The giant Fiji-born, Bath winger blasted his way over for two tries in England’s 58-15 Twickenham victory over the country of his birth a fortnight ago.
But he was deemed surplus to requirements to face Argentina on Saturday and was sent back to his club again on Friday despite the suspension of Elliot Daly.
It was deja vu for twice-capped Rokoduguni, 29, after being dropped following his England debut against New Zealand two years ago.
But Bath’s director of rugby Todd Blackadder said the former lance corporal and reconnaissance tank soldier of the Royal Scots Dragoon Guards, who served in Afghanistan, had used his military know-how to put the England disappointment behind him.
Kiwi legend Blackadder, below, told The Rugby Paper: “I thought he handled himself really well last week. He controlled the controllables and got man of the match (for England) and didn’t get selected for the next game.
“He didn’t do anything wrong and just came back and played well for us against Harlequins. If he gets another opportunity, he will take it again.”
Blackadder said the wing showed his true colours when he returned to Bath. “I think he is tough. You have to show a bit of resilience at times because not everything is going to go your way.
“He has been performing well and had another opportunity and took it.
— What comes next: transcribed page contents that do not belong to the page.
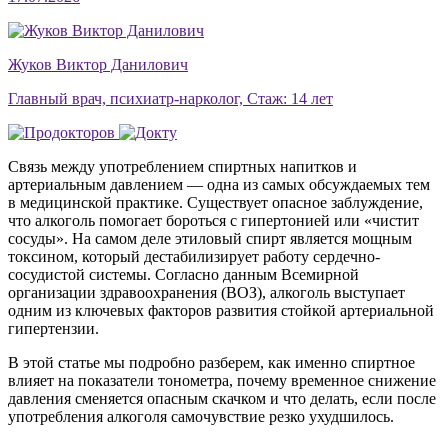
Жуков Виктор Данилович
Главный врач, психиатр-нарколог, Стаж: 14 лет
Связь между употреблением спиртных напитков и
артериальным давлением — одна из самых обсуждаемых тем
в медицинской практике. Существует опасное заблуждение,
что алкоголь помогает бороться с гипертонией или «чистит
сосуды». На самом деле этиловый спирт является мощным
токсином, который дестабилизирует работу сердечно-
сосудистой системы. Согласно данным Всемирной
организации здравоохранения (ВОЗ), алкоголь выступает
одним из ключевых факторов развития стойкой артериальной
гипертензии.
В этой статье мы подробно разберем, как именно спиртное
влияет на показатели тонометра, почему временное снижение
давления сменяется опасным скачком и что делать, если после
употребления алкоголя самочувствие резко ухудшилось.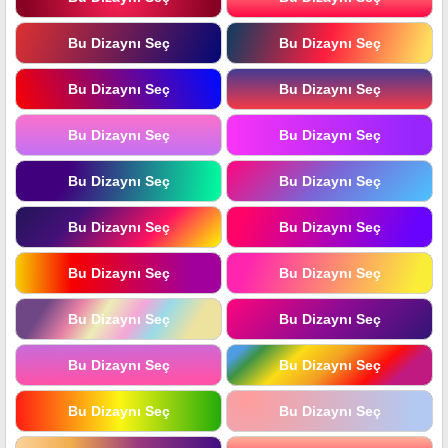
Bu Dizaynı Seç
Bu Dizaynı Seç
Bu Dizaynı Seç
Bu Dizaynı Seç
Bu Dizaynı Seç
Bu Dizaynı Seç
Bu Dizaynı Seç
Bu Dizaynı Seç
Bu Dizaynı Seç
Bu Dizaynı Seç
Bu Dizaynı Seç
Bu Dizaynı Seç
Bu Dizaynı Seç
Bu Dizaynı Seç
Bu Dizaynı Seç
Bu Dizaynı Seç
Bu Dizaynı Seç
Bu Dizaynı Seç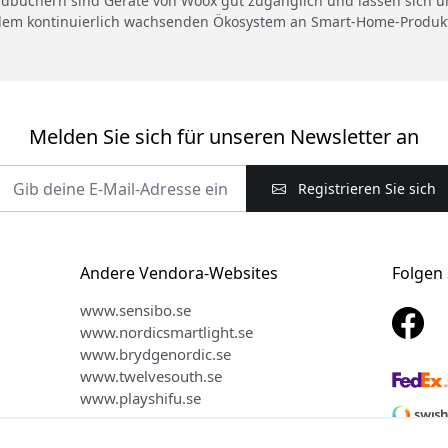
üchern sind Geräte von Woox gut zugänglich und lassen sich unko
em kontinuierlich wachsenden Ökosystem an Smart-Home-Produk
Melden Sie sich für unseren Newsletter an
Registrieren Sie sich
Andere Vendora-Websites
Folgen 
www.sensibo.se
www.nordicsmartlight.se
www.brydgenordic.se
www.twelvesouth.se
www.playshifu.se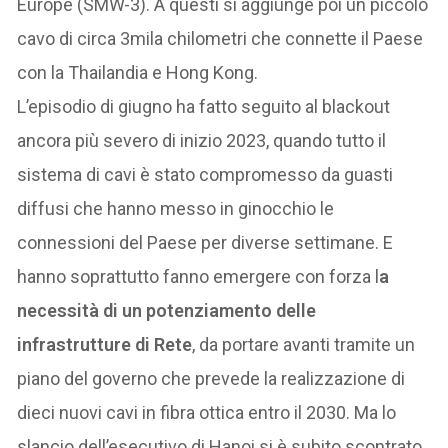
Europe (SMW-3). A questi si aggiunge poi un piccolo
cavo di circa 3mila chilometri che connette il Paese
con la Thailandia e Hong Kong.
L’episodio di giugno ha fatto seguito al blackout
ancora più severo di inizio 2023, quando tutto il
sistema di cavi è stato compromesso da guasti
diffusi che hanno messo in ginocchio le
connessioni del Paese per diverse settimane. E
hanno soprattutto fanno emergere con forza l
a
necessità di un potenziamento delle
infrastrutture di Rete
, da portare avanti tramite un
piano del governo che prevede la realizzazione di
dieci nuovi cavi in fibra ottica entro il 2030. Ma lo
slancio dell’esecutivo di Hanoi si è subito scontrato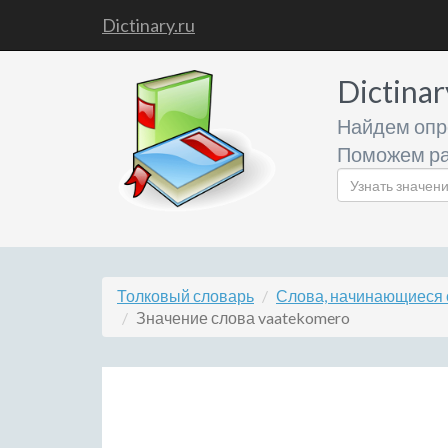
Dictinary.ru
Dictinar
Найдем опр
Поможем ра
Толковый словарь
Слова, начинающиеся 
Значение слова vaatekomero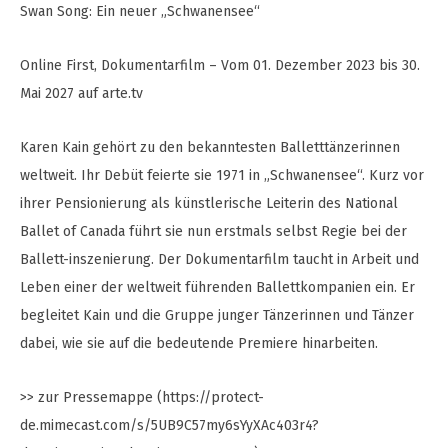
Swan Song: Ein neuer „Schwanensee“
Online First, Dokumentarfilm – Vom 01. Dezember 2023 bis 30.
Mai 2027 auf arte.tv
Karen Kain gehört zu den bekanntesten Balletttänzerinnen
weltweit. Ihr Debüt feierte sie 1971 in „Schwanensee“. Kurz vor
ihrer Pensionierung als künstlerische Leiterin des National
Ballet of Canada führt sie nun erstmals selbst Regie bei der
Ballett-inszenierung. Der Dokumentarfilm taucht in Arbeit und
Leben einer der weltweit führenden Ballettkompanien ein. Er
begleitet Kain und die Gruppe junger Tänzerinnen und Tänzer
dabei, wie sie auf die bedeutende Premiere hinarbeiten.
>> zur Pressemappe (https://protect-
de.mimecast.com/s/5UB9C57my6sYyXAc403r4?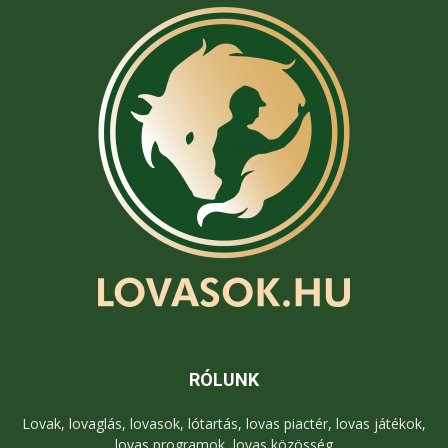
RÓLUNK
Lovak, lovaglás, lovasok, lótartás, lovas piactér, lovas játékok,
lovas programok, lovas közösség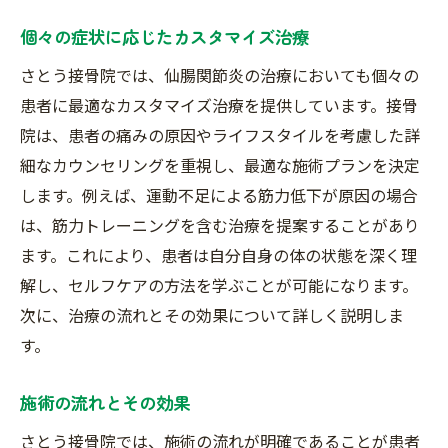
個々の症状に応じたカスタマイズ治療
さとう接骨院では、仙腸関節炎の治療においても個々の
患者に最適なカスタマイズ治療を提供しています。接骨
院は、患者の痛みの原因やライフスタイルを考慮した詳
細なカウンセリングを重視し、最適な施術プランを決定
します。例えば、運動不足による筋力低下が原因の場合
は、筋力トレーニングを含む治療を提案することがあり
ます。これにより、患者は自分自身の体の状態を深く理
解し、セルフケアの方法を学ぶことが可能になります。
次に、治療の流れとその効果について詳しく説明しま
す。
施術の流れとその効果
さとう接骨院では、施術の流れが明確であることが患者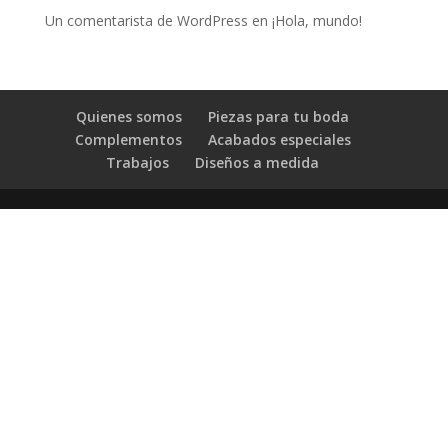
Un comentarista de WordPress
en
¡Hola, mundo!
Quienes somos
Piezas para tu boda
Complementos
Acabados especiales
Trabajos
Diseños a medida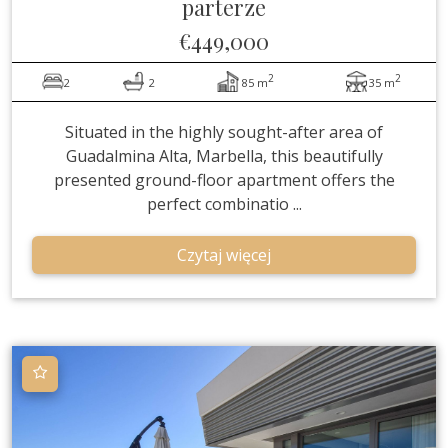
parterze
€449,000
2
2
2
2
85 m
35 m
Situated in the highly sought-after area of
Guadalmina Alta, Marbella, this beautifully
presented ground-floor apartment offers the
perfect combinatio ...
Czytaj więcej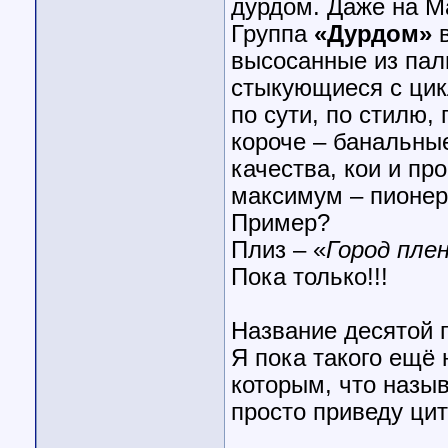
дурдом. Даже на М
Группа
«Дурдом»
в
высосанные из пал
стыкующиеся с цик
по сути, по стилю,
короче – банальные
качества, кои и пр
максимум – пион
Пример?
Плиз – «
Город пле
Пока только!!!
Название десятой г
Я пока такого ещё 
которым, что назыв
просто приведу цит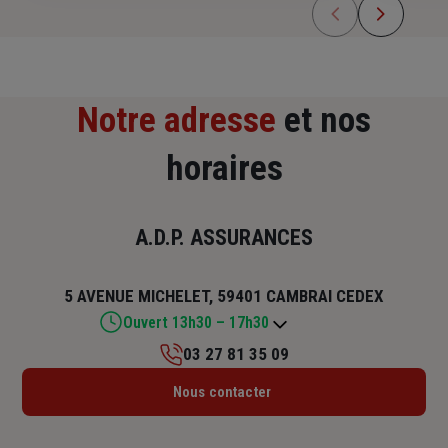
Notre adresse
et nos
horaires
A.D.P. ASSURANCES
5 AVENUE MICHELET, 59401 CAMBRAI CEDEX
Ouvert 13h30 – 17h30
03 27 81 35 09
Lundi : 13h30 – 17h30
Nous contacter
Mardi : 09h – 12h / 13h30 – 17h30
Mercredi : 09h – 12h / 13h30 – 17h30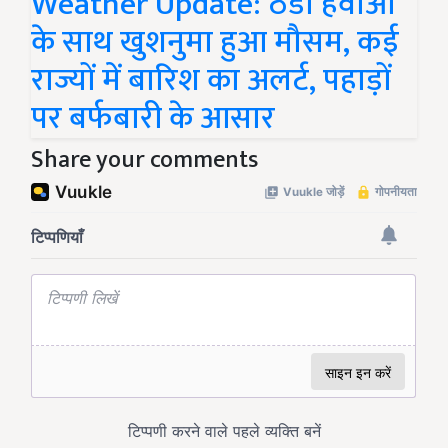
Weather Update: ठंडी हवाओं
के साथ खुशनुमा हुआ मौसम, कई
राज्यों में बारिश का अलर्ट, पहाड़ों
पर बर्फबारी के आसार
Share your comments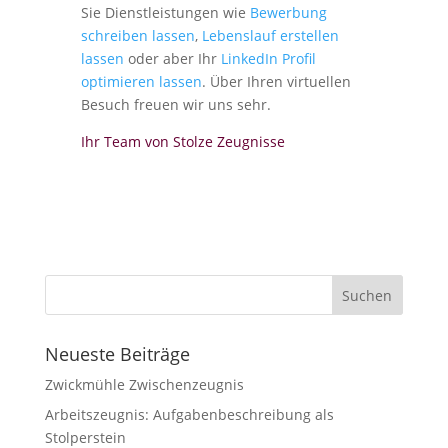
Sie Dienstleistungen wie
Bewerbung
schreiben lassen
,
Lebenslauf erstellen
lassen
oder aber Ihr
LinkedIn Profil
optimieren lassen
. Über Ihren virtuellen
Besuch freuen wir uns sehr.
Ihr Team von Stolze Zeugnisse
Neueste Beiträge
Zwickmühle Zwischenzeugnis
Arbeitszeugnis: Aufgabenbeschreibung als
Stolperstein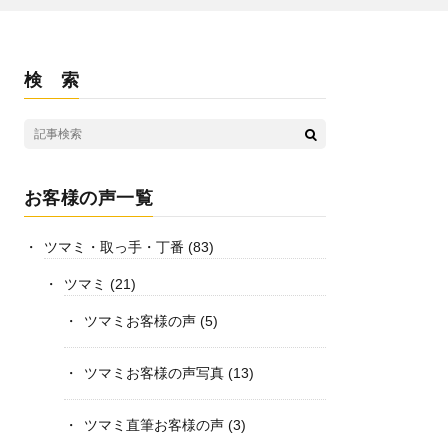
検 索
お客様の声一覧
ツマミ・取っ手・丁番
(83)
ツマミ
(21)
ツマミお客様の声
(5)
ツマミお客様の声写真
(13)
ツマミ直筆お客様の声
(3)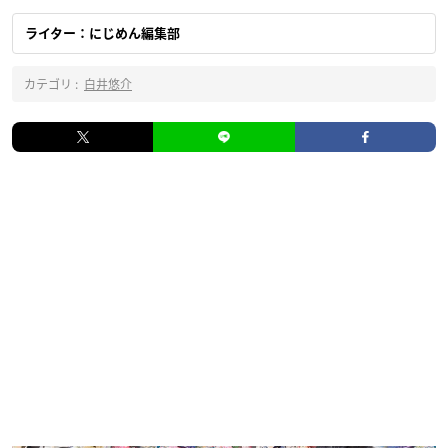
ライター：にじめん編集部
カテゴリ :
白井悠介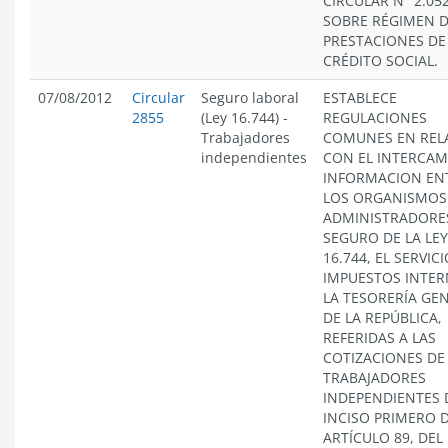
CIRCULAR N° 2.052
SOBRE RÉGIMEN 
PRESTACIONES DE
CRÉDITO SOCIAL.
07/08/2012
Circular
Seguro laboral
ESTABLECE
2855
(Ley 16.744)
-
REGULACIONES
Trabajadores
COMUNES EN REL
independientes
CON EL INTERCAM
INFORMACION EN
LOS ORGANISMOS
ADMINISTRADORE
SEGURO DE LA LEY
16.744, EL SERVIC
IMPUESTOS INTER
LA TESORERÍA GE
DE LA REPÚBLICA,
REFERIDAS A LAS
COTIZACIONES DE
TRABAJADORES
INDEPENDIENTES 
INCISO PRIMERO 
ARTÍCULO 89, DEL 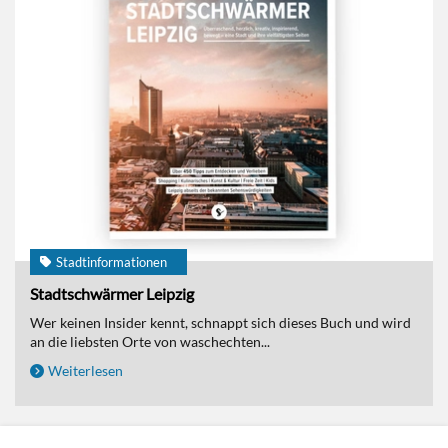
Stadtinformationen
Stadtschwärmer Leipzig
Wer keinen Insider kennt, schnappt sich dieses Buch und wird
an die liebsten Orte von waschechten...
Weiterlesen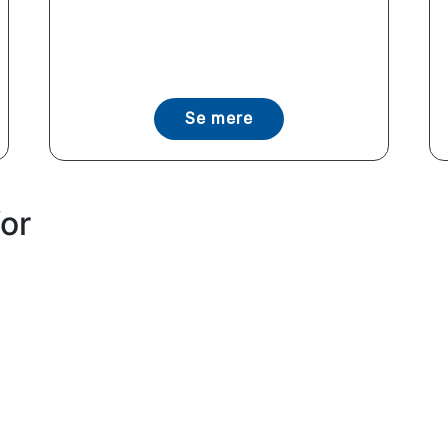
Se mere
or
“It is up to Eddie Jones whether he selects Roko or not again, it is not up to Roko. He can only control his performance and I think he has done a great job.
“Everyone needs to respect that. They need to leave Roko alone and let him get on and play his footie. He is in the Army. He is a tough boy and he handles it bloody well.”
Serving in the military has hardened Rokoduguni to take disappointments.
Blackadder said: “You get used to your set-backs and knock-backs and, for some people, they make them strong and tough and for others, it really effects them.
“But Roko is one of those guys who just gets stronger and tougher.”
Blackadder was not surprised that Jones sent him back to Bath after the Fiji match – nor again prior to yesterday’s clash with Australia.
“This is just part and parcel of selections and dynamics and what is best for the team.
“It is the coach’s prerogative to do that,” said the 25 cap All Black, who skippered his country 14 times.
“I am not surprised because you see it all the time with guys who come in and play really well but there are others who have earned the respect, are trusted and maybe that the coach just likes them.
“It is about not taking it personally and just keep focusing on the performance side of it. He just needs to keep performing.
“Nobody has a right to any jersey – it is a competitive market now.”